# List of tasks:
1) Output, word for word, the part of the Phase 1 test results text that runs from "The cooled EGR" down to "1 testing program.".
2) In the Phase 1 test results text, which test program did the HDEWG find the SwRI transparent engine appropriate for?
3) List every fuel named in the table in the Phase 1 test results text.

# Text excerpt:
>> Start

The cooled EGR system developed by SwRI was not capable of transient operation, and while the
AVL 8-mode does adequately predict transient U.S. FTP NOx, it does not accurately predict PM
emissions, therefore, PM emissions were not measured. Table 3-3 below summarizes the results of
the Phase 1 testing program.
Table 3-3:
Summary of HDEWG Phase 1 Test Results
Test Engines
Six Black Box
Engines
SwRI Transparent
Engine
% Change in NOx Emissions
Naturally High Cetane, Low
Aromatic Fuel vs. Baseline Fuel
7.6 percent decrease
7.0 percent decrease
Baseline Fuel w/ Cetane
Enhancer vs. Baseline Fuel
2.4 percent increase
3. 4 percent increase
The HDEWG concluded the following from the Phase 1 test results; the transparent engine
at SwRI responds to fuel property changes similarly to the black box engines and therefore the
transparent engine is appropriate for the Phase 2 test program, and the magnitude of the fuel effects
on NOx emissions for the transparent engine and the black box engines was significant enough to
warrant the continuation of the program into the Phase 2 testing.

>> End

# Material shown:
>> Start

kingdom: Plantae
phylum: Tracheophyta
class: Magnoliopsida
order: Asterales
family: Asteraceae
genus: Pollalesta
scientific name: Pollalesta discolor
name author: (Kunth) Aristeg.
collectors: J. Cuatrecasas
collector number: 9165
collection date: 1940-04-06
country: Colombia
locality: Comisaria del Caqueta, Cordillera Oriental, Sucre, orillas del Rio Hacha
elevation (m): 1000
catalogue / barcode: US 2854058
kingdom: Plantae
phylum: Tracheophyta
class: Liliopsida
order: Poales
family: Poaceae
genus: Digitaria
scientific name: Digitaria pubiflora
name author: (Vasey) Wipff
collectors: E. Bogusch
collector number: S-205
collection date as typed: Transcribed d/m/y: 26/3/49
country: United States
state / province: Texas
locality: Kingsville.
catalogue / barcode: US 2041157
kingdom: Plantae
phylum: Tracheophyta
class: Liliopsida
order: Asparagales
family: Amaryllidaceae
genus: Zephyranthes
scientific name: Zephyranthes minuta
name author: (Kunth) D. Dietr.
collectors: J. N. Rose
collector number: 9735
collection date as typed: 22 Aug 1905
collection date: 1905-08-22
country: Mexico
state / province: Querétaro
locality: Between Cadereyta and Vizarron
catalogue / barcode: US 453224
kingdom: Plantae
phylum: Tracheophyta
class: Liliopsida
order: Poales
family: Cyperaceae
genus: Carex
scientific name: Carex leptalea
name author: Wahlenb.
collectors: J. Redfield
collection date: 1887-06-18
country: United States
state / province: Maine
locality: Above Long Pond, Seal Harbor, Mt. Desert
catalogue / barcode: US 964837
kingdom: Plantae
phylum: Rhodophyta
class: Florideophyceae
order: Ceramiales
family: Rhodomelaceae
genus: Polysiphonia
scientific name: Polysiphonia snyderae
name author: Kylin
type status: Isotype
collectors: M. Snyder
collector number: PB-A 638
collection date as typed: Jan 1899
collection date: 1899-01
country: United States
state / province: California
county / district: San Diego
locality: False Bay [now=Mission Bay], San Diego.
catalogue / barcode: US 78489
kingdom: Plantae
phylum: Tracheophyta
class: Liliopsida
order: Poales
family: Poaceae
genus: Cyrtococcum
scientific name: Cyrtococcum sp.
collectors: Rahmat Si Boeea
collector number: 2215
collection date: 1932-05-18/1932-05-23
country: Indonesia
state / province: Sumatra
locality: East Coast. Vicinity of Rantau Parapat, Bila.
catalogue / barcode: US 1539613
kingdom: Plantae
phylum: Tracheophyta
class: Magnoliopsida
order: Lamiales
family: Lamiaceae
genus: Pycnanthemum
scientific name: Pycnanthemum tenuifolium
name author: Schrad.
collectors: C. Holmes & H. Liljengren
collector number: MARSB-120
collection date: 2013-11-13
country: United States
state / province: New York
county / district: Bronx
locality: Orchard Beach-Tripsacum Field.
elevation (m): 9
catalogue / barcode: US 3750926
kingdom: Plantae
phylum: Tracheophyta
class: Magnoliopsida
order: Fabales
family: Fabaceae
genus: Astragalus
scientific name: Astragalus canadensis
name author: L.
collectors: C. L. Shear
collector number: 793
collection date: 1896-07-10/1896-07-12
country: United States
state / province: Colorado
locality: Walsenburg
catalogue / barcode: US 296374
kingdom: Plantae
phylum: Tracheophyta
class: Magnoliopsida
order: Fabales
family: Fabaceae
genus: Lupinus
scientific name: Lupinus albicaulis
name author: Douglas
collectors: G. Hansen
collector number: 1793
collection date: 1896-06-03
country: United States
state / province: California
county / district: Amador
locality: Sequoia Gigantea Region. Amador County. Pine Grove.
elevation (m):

>> End

# Answer set:
1)
The cooled EGR system developed by SwRI was not capable of transient operation, and while the
AVL 8-mode does adequately predict transient U.S. FTP NOx, it does not accurately predict PM
emissions, therefore, PM emissions were not measured. Table 3-3 below summarizes the results of
the Phase 1 testing program.

2) The Phase 2 test program.

3)
- Naturally High Cetane, Low Aromatic Fuel
- Baseline Fuel
- Baseline Fuel w/ Cetane Enhancer